The once-confident rhetoric has grown subdued, and even Israeli analysts now acknowledge that Hezbollah’s silence is tactical. Its restraint conceals calculation, not weakness. From Tel Aviv’s perspective, the northern front appears calm; from Hezbollah’s, it is a patient preparation for the next confrontation. As Zisser warns, “The quiet may last for years — but the question is not whether the fighting will return, but when.”
A Warning from Within
Zisser concludes with a thinly veiled call for preemptive action: “It would be wise for Israel to act decisively to neutralize the northern threat — or at least to monitor Hezbollah closely, lest we be surprised again. The countdown to renewed conflict on the Lebanese border has begun.”
Analysis and Broader Context (Sunna Files Editorial Note)
While the Israeli researcher’s words are framed as a warning to his government, they also reveal the persistent Israeli anxiety toward the resistance axis — a fear not born of Hezbollah’s immediate actions but of what it represents: steadfastness, patience, and the survival of an anti-occupation spirit despite decades of aggression.

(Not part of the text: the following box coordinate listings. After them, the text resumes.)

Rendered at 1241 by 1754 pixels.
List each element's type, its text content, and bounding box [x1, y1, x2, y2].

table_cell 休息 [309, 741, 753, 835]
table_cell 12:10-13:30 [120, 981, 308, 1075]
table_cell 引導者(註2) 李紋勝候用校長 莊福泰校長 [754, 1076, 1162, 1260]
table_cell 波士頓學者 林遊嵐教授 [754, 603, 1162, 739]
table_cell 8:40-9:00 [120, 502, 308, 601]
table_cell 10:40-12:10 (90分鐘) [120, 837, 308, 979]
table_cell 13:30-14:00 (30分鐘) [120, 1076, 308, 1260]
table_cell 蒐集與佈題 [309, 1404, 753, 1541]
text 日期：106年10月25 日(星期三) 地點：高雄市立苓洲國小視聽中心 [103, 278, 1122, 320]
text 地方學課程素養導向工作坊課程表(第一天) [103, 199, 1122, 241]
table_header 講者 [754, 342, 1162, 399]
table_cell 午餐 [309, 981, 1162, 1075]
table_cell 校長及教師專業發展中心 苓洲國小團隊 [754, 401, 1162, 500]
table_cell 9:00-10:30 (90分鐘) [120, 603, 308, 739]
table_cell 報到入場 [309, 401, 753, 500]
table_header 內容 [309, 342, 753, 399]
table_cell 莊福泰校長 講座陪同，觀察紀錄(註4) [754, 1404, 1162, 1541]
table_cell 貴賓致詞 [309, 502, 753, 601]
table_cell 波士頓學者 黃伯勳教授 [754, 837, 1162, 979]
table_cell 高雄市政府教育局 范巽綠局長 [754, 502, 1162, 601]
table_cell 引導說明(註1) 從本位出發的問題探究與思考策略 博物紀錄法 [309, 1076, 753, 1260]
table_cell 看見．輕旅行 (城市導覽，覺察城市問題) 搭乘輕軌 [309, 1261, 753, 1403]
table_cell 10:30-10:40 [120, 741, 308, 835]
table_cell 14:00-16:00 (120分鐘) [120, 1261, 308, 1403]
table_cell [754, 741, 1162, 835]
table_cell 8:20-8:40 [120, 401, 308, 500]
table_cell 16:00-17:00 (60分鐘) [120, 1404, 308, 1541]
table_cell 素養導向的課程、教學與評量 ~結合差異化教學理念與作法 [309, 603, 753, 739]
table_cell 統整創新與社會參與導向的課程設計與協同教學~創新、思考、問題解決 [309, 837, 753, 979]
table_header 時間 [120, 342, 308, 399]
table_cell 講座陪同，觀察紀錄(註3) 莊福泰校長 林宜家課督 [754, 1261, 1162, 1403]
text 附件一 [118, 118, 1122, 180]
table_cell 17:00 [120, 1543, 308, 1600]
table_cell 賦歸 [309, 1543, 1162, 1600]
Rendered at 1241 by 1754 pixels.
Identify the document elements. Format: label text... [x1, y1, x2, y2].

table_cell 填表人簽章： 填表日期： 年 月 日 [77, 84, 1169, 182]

The very tone of Zisser’s article exposes a deeper truth: that Israel’s wars, however brutal, rarely achieve their declared goals. From Gaza to southern Lebanon, every campaign ends with temporary calm and renewed resistance. The so-called “victories” become pauses — fragile interludes in a struggle that continues as long as occupation and injustice endure.
In the end, what Tel Aviv describes as “the countdown to war” may well be, from another lens, the countdown to accountability — a reckoning with the moral and political failure of a state that cannot coexist without subjugating others.